Effective Press Release Surprising Secrets
(c) Copyright 2015 Gwen Carden
Question: What do stories in the National Enquirer have in common with a well-written, effective news release?
Answer: Quite a lot.
The late Generoso Pope, founder of the Enquirer in the 1950s, learned a few attention-getting principles early-on which quickly helped the sensational tabloid reach record-breaking circulation records.
Whether the subject was two-headed babies (which, by the way, have been absent from the publication’s content for decades) or a new arthritis treatment, Pope knew that whatever the topic, any Enquirer article needed to do the following:
• Grab readers with a catchy opening sentence.
• Entertain or inform readers without overwhelming them with too much information.
• Pack the salient facts into a compact, easily-digested format that left a big impression with a minimum investment of time on the part of the reader.
Surprisingly, when you incorporate these qualities into a news release about your company or product, your chances of grabbing an editor’s attention increase dramatically.
Because editors are people, too, who need to be “grabbed” to keep their attention, especially since dozens of news releases are crossing their desks daily. You have roughly ten seconds to stand out in the crowd by enticing them to read on, or you can guess where your painstakingly-crafted communiqué will end up.
A Big Mistake
One of the biggest mistakes people make when sending out a news release is not figuring out what aspect of their business would be interesting to the media’s audience – or writing something so self-serving that no one beyond the end of their driveway really cares.
Announcement news releases have their place, of course. If you have moved or hired someone new or are introducing a product, the format is pretty cut-and-dried – and dry. But these releases are treated accordingly, usually getting an inch or two somewhere on a “business news” page.

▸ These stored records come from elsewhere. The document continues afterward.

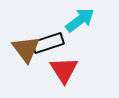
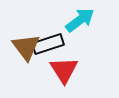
black rectangle: moved 1 px down
brown triangle: moved 2 px up
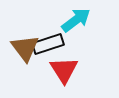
cyan arrow: moved 4 px left
brown triangle: moved 1 px left, 1 px down
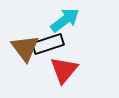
cyan arrow: moved 11 px left
red triangle: rotated 12 degrees clockwise
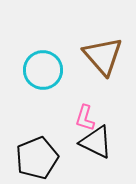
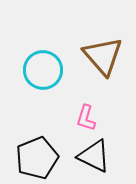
pink L-shape: moved 1 px right
black triangle: moved 2 px left, 14 px down
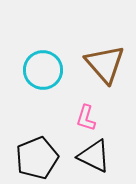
brown triangle: moved 2 px right, 8 px down
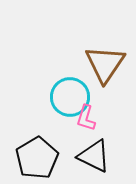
brown triangle: rotated 15 degrees clockwise
cyan circle: moved 27 px right, 27 px down
black pentagon: rotated 9 degrees counterclockwise
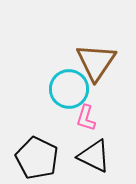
brown triangle: moved 9 px left, 2 px up
cyan circle: moved 1 px left, 8 px up
black pentagon: rotated 15 degrees counterclockwise
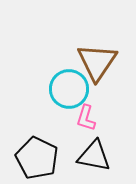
brown triangle: moved 1 px right
black triangle: rotated 15 degrees counterclockwise
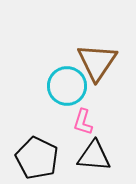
cyan circle: moved 2 px left, 3 px up
pink L-shape: moved 3 px left, 4 px down
black triangle: rotated 6 degrees counterclockwise
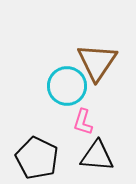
black triangle: moved 3 px right
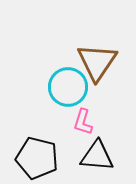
cyan circle: moved 1 px right, 1 px down
black pentagon: rotated 12 degrees counterclockwise
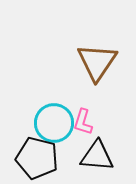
cyan circle: moved 14 px left, 36 px down
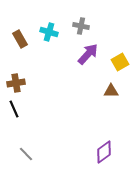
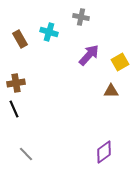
gray cross: moved 9 px up
purple arrow: moved 1 px right, 1 px down
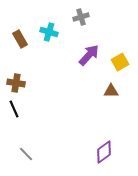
gray cross: rotated 28 degrees counterclockwise
brown cross: rotated 18 degrees clockwise
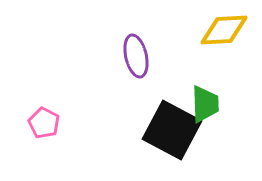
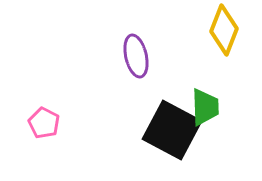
yellow diamond: rotated 66 degrees counterclockwise
green trapezoid: moved 3 px down
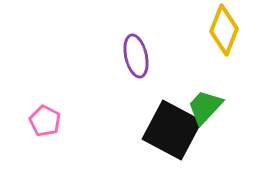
green trapezoid: rotated 135 degrees counterclockwise
pink pentagon: moved 1 px right, 2 px up
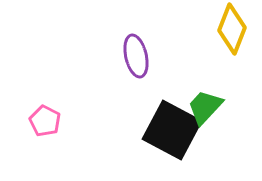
yellow diamond: moved 8 px right, 1 px up
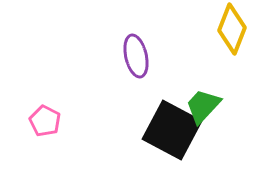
green trapezoid: moved 2 px left, 1 px up
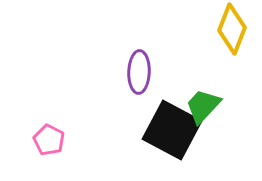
purple ellipse: moved 3 px right, 16 px down; rotated 15 degrees clockwise
pink pentagon: moved 4 px right, 19 px down
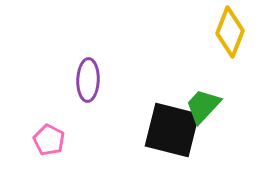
yellow diamond: moved 2 px left, 3 px down
purple ellipse: moved 51 px left, 8 px down
black square: rotated 14 degrees counterclockwise
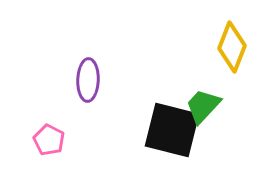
yellow diamond: moved 2 px right, 15 px down
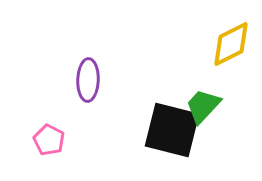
yellow diamond: moved 1 px left, 3 px up; rotated 42 degrees clockwise
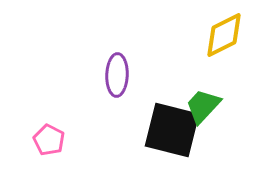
yellow diamond: moved 7 px left, 9 px up
purple ellipse: moved 29 px right, 5 px up
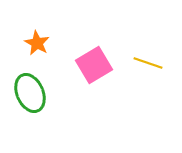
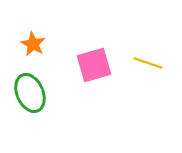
orange star: moved 4 px left, 1 px down
pink square: rotated 15 degrees clockwise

The ideal result from a news release is to get an article written about you (or a news/feature item about your company broadcast) or to have your news release appear as an article.
Because free media publicity gives you more credibility than you could buy with $10,000 in advertising. It says that the media see you as legitimately newsworthy, as an expert source and as someone with a valuable product or service of interest to their audience.
When you decide to put out a news release, keep these tips in mind:
• Ask yourself, what is it about my service or product that sets it apart from my competitors and has mass appeal? I suggest polling people outside your company as well, because you may be so close to the subject that you don’t even know the answer.
• Keep your news release short – no more than two pages double-spaced. If you can’t tell your story in that space then you’re either being too wordy or trying to cover too much at once.
• Think of a bright, enticing introduction that is NOT blatantly self-promoting.
• Avoid grandiose words (like "grandiose").
• Stay away from trite, overused words like “fabulous” and “wonderful.” Stick to the facts.
• Include the name and number of a contact person who will be available to respond readily to media inquiries.
• Make follow-up calls. You’d be surprised how many people say they never received the news release or who tell you they were planning to call but misplaced the release.
• Hang tough if you don t get the results right away that you hoped for. It often takes several attempts to score a “hit.” A series of well-planned news releases over a period of a few months will often pan out eventually – as long as that media’s audience is potentially interested in what you do.